[Provided passage Boundary: Start]

How Under Armour went from shoes and sweats to a health dashboard that might save lives
Imagine if you knew when you'll be sick or if you'll have a heart attack—that's Under Armour's goal for connected fitness.
When Under Armour founder and CEO Kevin Plank was asked 10 years ago if his company was a tech company, he replied, “Well, we’ve got a website. Does that count?” Today, the company best known for its athletic apparel is a platform with four apps, a pair of smart sneakers, and a HealthBox that includes a heart rate strap, fitness band, and scale that all work together. Plank calls it the ultimate health dashboard—and maybe one day it will save your life.
It took the company close to two decades to reach this point, but Plank decided after six frustrating years spent developing a biometric T-shirt that never saw the light of day that Under Armour needed someone who could be the company’s tech translator. That’s when Plank’s team snapped up MapMyFitness, the app that uses your phone’s GPS to log your workouts. It then acquired European fitness app Endomondo and the food-logging app MyFitnessPal. Three years ago, Under Armour employed fewer than 20 engineers. Today, there are 350 engineers and developers working on the company’s next big thing: a connected fitness platform that can predict when you’ll get sick and even if you’ll have a heart attack.
“Whether we go from making tight-fitting T-shirts in 1996 to a HealthBox in 2016, I see that as an evolution,” Plank said in front of a standing-room only crowd at South by Southwest Interactive on Monday. “The consumer asked us to go here.”

[Provided passage Boundary: End]
[Supplied records Boundary: Start]

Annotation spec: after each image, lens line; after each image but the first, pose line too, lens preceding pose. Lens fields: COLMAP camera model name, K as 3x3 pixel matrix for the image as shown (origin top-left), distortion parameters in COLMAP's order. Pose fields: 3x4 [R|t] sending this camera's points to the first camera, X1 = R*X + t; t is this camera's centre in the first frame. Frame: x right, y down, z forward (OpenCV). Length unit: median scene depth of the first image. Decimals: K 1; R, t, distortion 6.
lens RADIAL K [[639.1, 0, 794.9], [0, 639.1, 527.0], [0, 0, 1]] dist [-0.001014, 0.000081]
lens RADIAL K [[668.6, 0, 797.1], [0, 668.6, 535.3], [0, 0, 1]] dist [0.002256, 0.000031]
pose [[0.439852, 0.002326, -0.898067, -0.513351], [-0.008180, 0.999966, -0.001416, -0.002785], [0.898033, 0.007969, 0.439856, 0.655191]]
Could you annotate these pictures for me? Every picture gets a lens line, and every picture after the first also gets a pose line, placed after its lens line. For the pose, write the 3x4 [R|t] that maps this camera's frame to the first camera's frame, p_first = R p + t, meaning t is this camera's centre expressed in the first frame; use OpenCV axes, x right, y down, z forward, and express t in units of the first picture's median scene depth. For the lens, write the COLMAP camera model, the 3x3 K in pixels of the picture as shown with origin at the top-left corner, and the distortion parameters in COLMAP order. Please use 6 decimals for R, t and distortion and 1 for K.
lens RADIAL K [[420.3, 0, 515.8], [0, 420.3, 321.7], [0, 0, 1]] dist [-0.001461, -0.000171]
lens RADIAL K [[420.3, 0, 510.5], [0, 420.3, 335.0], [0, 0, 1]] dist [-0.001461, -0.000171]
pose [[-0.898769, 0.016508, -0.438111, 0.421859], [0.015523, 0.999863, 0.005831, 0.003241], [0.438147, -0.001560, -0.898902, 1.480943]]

[Supplied records Boundary: End]

Brief 1
Rewrite the portion of the Under Armour article that begins with the words "It took the" and ends after the words "a heart attack.", replacing "Plank" with "the CEO".
Brief 2
Based on the Under Armour article, state whether each of the following statements agrees with it, answering yes or no and quoting the words that decide each answer. (a) Under Armour acquired MyFitnessPal. (b) Three years ago, Under Armour employed more than 100 engineers. (c) The biometric T-shirt that Under Armour spent six years developing was released to the public.
Brief 3
Continue the article on Under Armour's move into connected fitness from the point at which it ends.

Expected answer 1
It took the company close to two decades to reach this point, but the CEO decided after six frustrating years spent developing a biometric T-shirt that never saw the light of day that Under Armour needed someone who could be the company’s tech translator. That’s when the CEO’s team snapped up MapMyFitness, the app that uses your phone’s GPS to log your workouts. It then acquired European fitness app Endomondo and the food-logging app MyFitnessPal. Three years ago, Under Armour employed fewer than 20 engineers. Today, there are 350 engineers and developers working on the company’s next big thing: a connected fitness platform that can predict when you’ll get sick and even if you’ll have a heart attack.

Expected answer 2
(a) Yes: "It then acquired European fitness app Endomondo and the food-logging app MyFitnessPal."
(b) No: "Three years ago, Under Armour employed fewer than 20 engineers."
(c) No: "a biometric T-shirt that never saw the light of day"

Expected answer 3
How our phones can predict illness
Under Armour isn’t the only company trying to quantify every detail of your body. Nike abandoned its FuelBand efforts when it became clear that Apple was planning to wade into wearables with the Apple Watch, and Fitbit currently owns the fitness-tracking market but is taking on Apple with the new Blaze smartwatch. But Plank seemed nonplussed by the competition, because Fitbit and Apple don’t provide the entire package.
“If you want to use a Fitbit, a Garmin heart rate strap, and a Withings scale, go for it,” Plank said, but linking them together is a complex process.
“The UA Record platform works across the four apps we now have and they’re all completely agnostic. We think we have the best dashboard for your health.”
The company also has tons of data. More than 2 billion workouts and 8 billion foods were logged across Under Armour’s apps last year. The company knows that while the average logged run is 3.1 miles, a 40- to 45-year-old male runs 4.1 miles on average.
“Imagine if I logged five years of this data, and someone else is doing it five years in front of me,” Plank said. “Imagine if they had a heart attack. This is where we partner with IBM’s Watson to take this data and do something proactive with it.”
With UA’s products logging data and Watson analyzing it, one day we might know everything there is to know about preventing illness. Apple is on the same track with ResearchKit, an intiative that turns your iPhone and Apple Watch into medical research tools.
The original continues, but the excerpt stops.